Washington – Not all young, undocumented immigrants who were given protection from deportation by an Obama-era policy are going to meet a Oct. 5 deadline set by President Donald Trump for renewing their permission to live and work in the United States for another two years.
A month ago, Trump announced he is ending the Deferred Protection for Childhood Arrival (DACA) program, instituted by President Obama in 2012, after Congress failed to pass comprehensive immigration reform.
DACA recipients, known as “dreamers,” were mostly brought to the United States by their parents without documentation but met certain requirements, including having arrived in the United States before their 16th birthday, having been currently in school or having graduated from high school, and having no conviction for a crime or “significant misdemeanor.” The DACA protections had to be renewed every two years.

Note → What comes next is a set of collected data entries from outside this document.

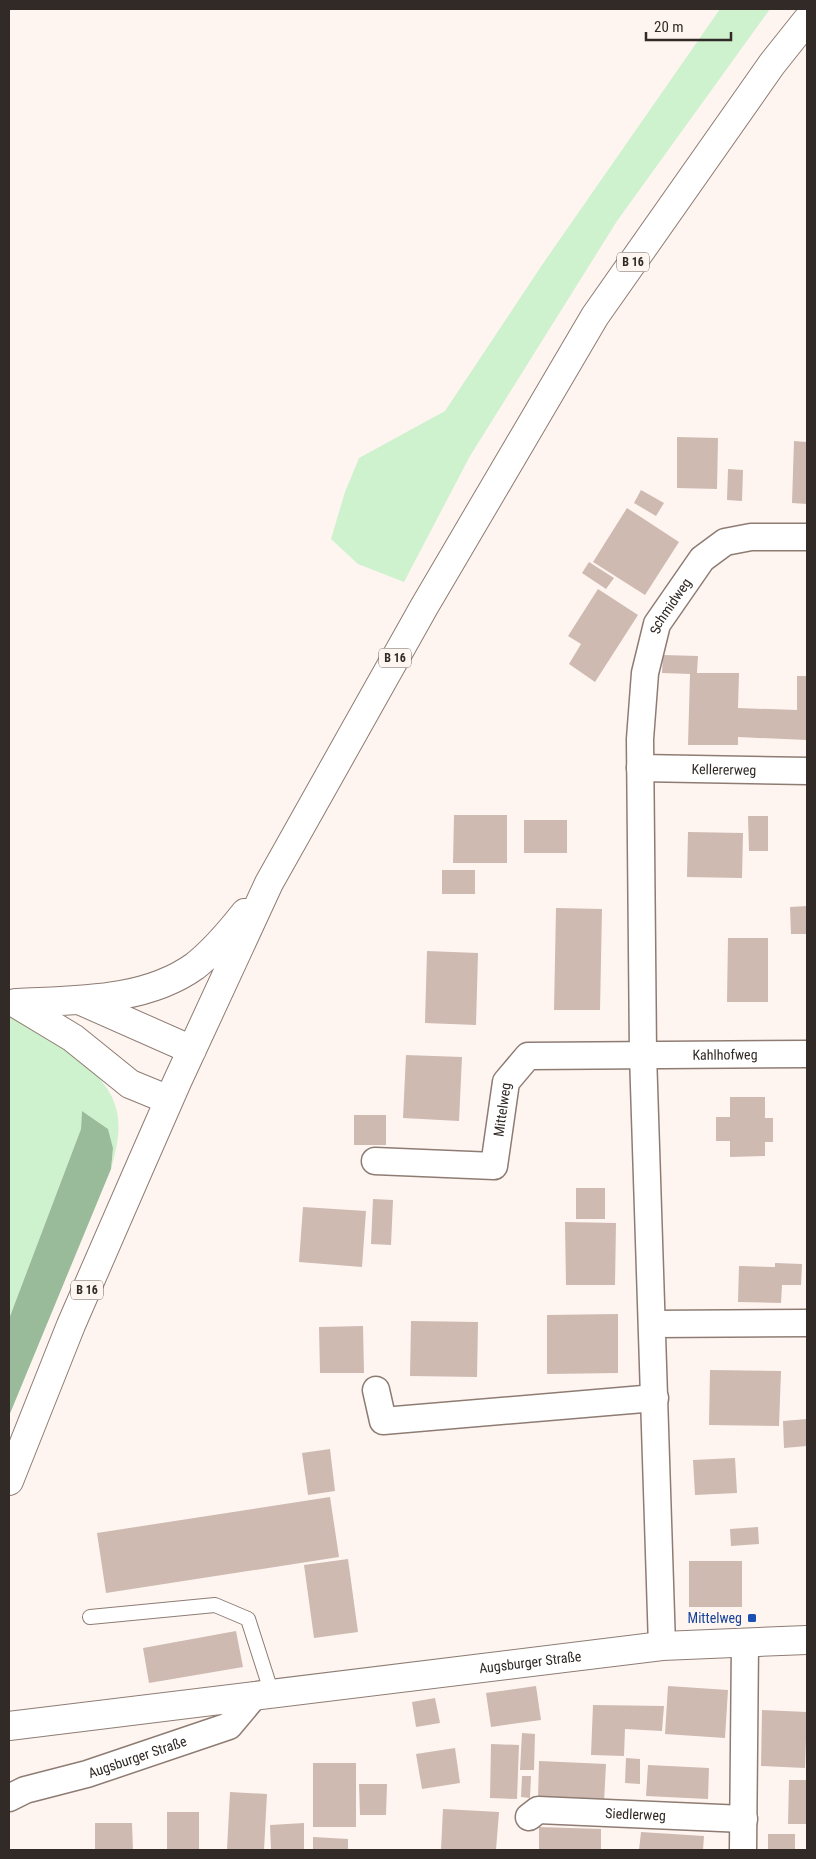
<svg xmlns="http://www.w3.org/2000/svg" width="816" height="1859" font-family="'Roboto Condensed',sans-serif">
	<rect width="100%" height="100%" fill="#fef5f1"/>
	<path fill="#cef1ce" d="M 720,9 L 770,9 L 617,221 L 470,456 L 404,582 L 358,564 L 331,539 L 345,492 L 359,458 L 445,411 L 542,265 Z
		M 9,1015 C 44,1036 109,1068 117,1112 C 121,1131 116,1151 111,1169 L 113,1148 L 108,1129 L 82,1111 L 81,1129 L 9,1319 Z"/>
	<path fill="#9b9" d="M 82,1111 L 108,1129 L 113,1148 L 111,1169 L 9,1416 L 9,1319 L 81,1129 Z"/>
	<path fill="#cebab0" d="M 677,437 L 718,438 L 717,489 L 677,488 Z
		M 794,441 L 807,442 L 807,504 L 792,503 Z
		M 728,469 L 743,470 L 742,501 L 727,500 Z
		M 641,490 L 664,503 L 656,516 L 634,503 Z
		M 627,508 L 679,542 L 645,595 L 593,562 Z
		M 589,562 L 614,578 L 606,589 L 582,573 Z
		M 598,589 L 638,615 L 595,682 L 569,664 L 581,644 L 568,636 Z
		M 663,655 L 698,656 L 697,673 L 739,673 L 738,708 L 797,710 L 797,676 L 807,676 L 807,740 L 738,737 L 738,745 L 688,745 L 690,674 L 662,673 Z
		M 454,815 L 507,815 L 507,863 L 453,863 Z
		M 748,816 L 768,816 L 768,851 L 749,851 Z
		M 524,820 L 567,820 L 567,853 L 524,853 Z
		M 688,832 L 743,833 L 742,878 L 687,877 Z
		M 442,870 L 475,870 L 475,894 L 442,894 Z
		M 807,906 L 807,934 L 791,934 L 790,907 Z
		M 556,908 L 602,909 L 600,1010 L 554,1010 Z
		M 728,938 L 768,938 L 768,1002 L 727,1002 Z
		M 427,951 L 478,953 L 476,1025 L 425,1023 Z
		M 406,1055 L 462,1057 L 459,1121 L 403,1118 Z
		M 730,1097 L 765,1097 L 765,1118 L 773,1118 L 773,1142 L 765,1142 L 765,1156 L 730,1157 L 730,1141 L 716,1141 L 716,1117 L 730,1117 Z
		M 354,1115 L 386,1115 L 386,1145 L 354,1145 Z
		M 576,1188 L 605,1188 L 605,1219 L 576,1219 Z
		M 373,1199 L 393,1200 L 391,1245 L 371,1244 Z
		M 303,1207 L 366,1211 L 362,1267 L 299,1262 Z
		M 565,1222 L 616,1223 L 615,1285 L 566,1285 Z
		M 775,1263 L 802,1264 L 801,1285 L 782,1285 L 781,1303 L 738,1302 L 739,1266 L 775,1267 Z
		M 618,1314 L 618,1373 L 547,1374 L 547,1315 Z
		M 411,1321 L 478,1322 L 477,1377 L 410,1376 Z
		M 363,1326 L 364,1373 L 320,1373 L 319,1327 Z
		M 710,1370 L 781,1371 L 779,1426 L 709,1425 Z
		M 807,1419 L 807,1446 L 784,1448 L 783,1421 Z
		M 330,1449 L 335,1491 L 308,1495 L 302,1453 Z
		M 735,1458 L 737,1493 L 695,1495 L 693,1460 Z
		M 330,1497 L 339,1557 L 106,1593 L 97,1533 Z
		M 758,1527 L 759,1544 L 731,1546 L 730,1529 Z
		M 348,1559 L 358,1632 L 314,1638 L 304,1565 Z
		M 689,1561 L 742,1561 L 742,1607 L 689,1607 Z
		M 236,1631 L 243,1667 L 149,1683 L 143,1648 Z
		M 536,1686 L 541,1720 L 491,1727 L 486,1693 Z
		M 668,1686 L 728,1690 L 725,1738 L 665,1734 Z
		M 435,1698 L 440,1723 L 416,1727 L 412,1702 Z
		M 593,1705 L 664,1706 L 662,1731 L 625,1729 L 624,1756 L 591,1755 Z
		M 762,1710 L 807,1712 L 805,1768 L 761,1766 Z
		M 522,1733 L 535,1734 L 534,1770 L 520,1770 Z
		M 491,1744 L 519,1745 L 517,1799 L 490,1798 Z
		M 455,1748 L 460,1783 L 422,1789 L 416,1754 Z
		M 626,1758 L 640,1759 L 640,1784 L 625,1783 Z
		M 539,1761 L 606,1764 L 604,1802 L 538,1799 Z
		M 313,1763 L 356,1763 L 356,1827 L 313,1827 Z
		M 648,1765 L 709,1768 L 708,1799 L 646,1796 Z
		M 522,1776 L 531,1776 L 530,1798 L 521,1797 Z
		M 789,1780 L 807,1780 L 807,1824 L 788,1824 Z
		M 359,1784 L 387,1784 L 386,1815 L 360,1815 Z
		M 230,1792 L 267,1794 L 264,1850 L 227,1850 Z
		M 443,1809 L 499,1812 L 496,1850 L 441,1850 Z
		M 167,1812 L 199,1812 L 199,1850 L 167,1850 Z
		M 95,1823 L 132,1823 L 133,1850 L 95,1850 Z
		M 304,1823 L 304,1850 L 271,1850 L 270,1825 Z
		M 539,1827 L 601,1829 L 601,1850 L 539,1850 Z
		M 641,1832 L 704,1836 L 703,1850 L 639,1850 Z
		M 768,1834 L 795,1834 L 795,1849 L 768,1849 Z
		M 313,1837 L 348,1839 L 348,1850 L 313,1850 Z"/>
	<g fill="none" stroke-linecap="round" stroke-linejoin="round">
		<g stroke="#8e7c73" stroke-width="16">
			<path id="service" d="M 90,1617 L 215,1605 L 248,1619 L 272,1694"/>
		</g>
		<g stroke="#8e7c73" stroke-width="29">
			<g id="minor">
				<path id="s1" d="M 640,768 L 807,771"/>
				<path id="s2" d="M 375,1161 L 494,1166 L 506,1082 L 528,1056 L 807,1054"/>
				<path d="M 653,1324 L 807,1323"/>
				<path d="M 376,1390 L 383,1421 L 655,1398"/>
				<path id="s3" d="M 662,1646 L 643,1054 L 640,739 L 645,673 L 657,624 L 702,559 L 725,542 L 751,537 L 807,537"/>
				<path id="s4" d="M 9,1798 L 25,1790 L 87,1774 L 229,1726 L 254,1696"/>
				<path id="s5" d="M 529,1817 L 538,1810 L 744,1819"/>
				<path d="M 743,1850 L 745,1643"/>
			</g>
		</g>
		<g stroke="#8e7c73" stroke-width="30">
			<g id="secondary">
				<path id="s6" d="M 9,1726 L 662,1646 L 807,1640"/>
			</g>
		</g>
		<g stroke="#8e7c73" stroke-width="30">
			<path id="primary" d="M 79,1000 L 192,1050
				M 15,1003 L 73,1038 L 130,1084 L 169,1100
				M 17,1003 C 76,1000 145,1002 195,966 C 214,951 230,932 245,913
				M 9,1481 L 71,1325 L 138,1171 L 177,1082 L 269,883 L 424,607 L 595,316 L 772,64 L 807,20"/>
		</g>
		<use href="#service" stroke="#fff" stroke-width="14"/>
		<use href="#minor" stroke="#fff" stroke-width="26"/>
		<use href="#secondary" stroke="#fff" stroke-width="28"/>
		<use href="#primary" stroke="#fff" stroke-width="28"/>
	</g>
	<rect fill="#1a4fb4" stroke="#fef5f1" stroke-width="2" x="747" y="1613" width="10" height="10" rx="2.5"/>
	<g text-anchor="middle" dominant-baseline="central" stroke-width="4" stroke-linejoin="round" paint-order="stroke">
		<g fill="#fef5f1" stroke="#6e6763" stroke-width="1">
			<rect x="617" y="252.5" width="32" height="19" rx="4"/>
			<rect x="379" y="648.5" width="32" height="19" rx="4"/>
			<rect x="71" y="1280.5" width="32" height="19" rx="4"/>
		</g>
		<g font-size="12" font-weight="bold" fill="#312a26">
			<text x="633" y="262">B 16</text>
			<text x="395" y="658">B 16</text>
			<text x="87" y="1290">B 16</text>
		</g>
		<g font-size="14" fill="#312a26" stroke="#fef5f1">
			<text stroke="none"><textPath href="#s3" startOffset="1046">Schmidweg</textPath></text>
			<text stroke="none"><textPath href="#s1" startOffset="84">Kellererweg</textPath></text>
			<text stroke="none"><textPath href="#s2" startOffset="435">Kahlhofweg</textPath></text>
			<text stroke="none"><textPath href="#s2" startOffset="176">Mittelweg</textPath></text>
			<text stroke="none"><textPath href="#s6" startOffset="525">Augsburger Straße</textPath></text>
			<text stroke="none"><textPath href="#s4" startOffset="135">Augsburger Straße</textPath></text>
			<text stroke="none"><textPath href="#s5" startOffset="109">Siedlerweg</textPath></text>
		</g>
		<g font-size="14" fill="#164399" stroke="#fef5f1" text-anchor="end">
			<text x="742" y="1618">Mittelweg</text>
		</g>
	</g>
	<rect width="816" height="1859" fill="none" stroke="#312a26" stroke-width="20"/>
	<path d="M646 32v8h85v-8" fill="none" stroke="#312a26" stroke-width="2.5"/>
	<text x="654" y="32" font-size="15" fill="#312a26" stroke="#fef5f1" stroke-width="4" paint-order="stroke">20 m</text>
</svg>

While Trump is phasing out the program, he allowed those whose protections would expire by March 5, 2018, to renew them for another two years. But they had to do so by Oct. 5.
According to the Department of Homeland Security, as of late Wednesday about 112,000 young undocumented immigrants — about 72 percent of those eligible — had applied to renew their work permits ahead of Thursday’s deadline.
Despite pleas from advocates in hurricane-ravaged Texas and Florida, the federal government did not extend the deadline to accommodate immigrants in those areas who may have had difficulty gathering the necessary paperwork and $495 fee.
DHS officials are, however, accepting late filings on a case-by-case basis from Puerto Rico and the U.S. Virgin Islands, which were devastated by Hurricane Maria.
Federal officials said they did not know what happened to the remaining 42,000 eligible DACA recipients who had not filed their renewal applications by Tuesday.
About 10,000 youth in Connecticut are eligible for DACA protections. It’s not clear how many who were eligible renewed their DACA status on time.
Camila Bortolleto, a DACA recipient and activist for Connecticut Students for a Dream, said some immigrant youths struggled to secure the $495 filing fee by Trump’s deadline.
“It was too soon and it was very arbitrary,” she said of the Oct. 5 date.
She also said some families contain several dreamers, putting additional pressure on them to come up with their filing fees during the 30-day period Trump allowed.
To try to help, Connecticut Students for a Dream held several free legal clinics, the last one Saturday in Hartford, to help dreamers file for renewed status. The organization also offered 70 “scholarships in the amount of $495 to help dreamers pay the filing fee. Bortolleto said 66 scholarships had been given out as of Monday.
On Wednesday, the Congressional Hispanic Caucus asked the Trump administration to extend the Thursday deadline to at least Jan. 5, 2018.
“The 30-day period that the administration gave Dreamers to renew their status was arbitrary and frankly dangerous,” said a letter from the lawmakers to Acting Secretary Elaine Duke. “We are very concerned that because DACA recipients were not individually notified of their eligibility for renewal, tens of thousands of DACA recipients could lose their work authorization and DACA status protection.”
Several Connecticut lawmakers, including Sen. Richard Blumenthal, also have asked for a deadline extension.
“Dreamers go to our schools, serve in our military, and support our economy,” Blumenthal said. “Dreamers have friends and a life here – for most of them, it’s the only life they’ve known. This country is the country they love, and English is the language they speak, and deporting them would be cruel and irrational, inhumane and – very simply – repugnant to basic American values.”
The Trump administration has been deaf to pleas to extend the deadline. But Trump has pushed Congress to pass legislation that would give permanent protection to the nation’s dreamers.
Bortolleto said Trump’s DACA deadline on Thursday will mark the beginning of a fight in Congress over what to do about the dreamers.
“DACA might be over, but the legislative battle will pick up steam,” she said.
Dreamers and their advocates prefer a bill called the DREAM Act, that would provide the immigrant youths with a path to citizenship.
But Republicans have introduced rival legislation known as the SUCCEED Act, that also would provide dreamers a pathway to citizenship, but only after 15 years.
And unlike other U.S. citizens, naturalized dreamers would be barred under the SUCCEED Act from petitioning for their undocumented parents to obtain legal status. They also would be required to sign a waiver that would allow federal immigration officials to deport them without an immigration hearing if they violate the bill’s provisions.
Dreamers and their advocates opposed the SUCCEED Act’s restrictions. They also are opposed to attaching any immigration enforcement action, including authority to spend money on Trump’s proposed wall between the United States and Mexico, to dreamer legislation.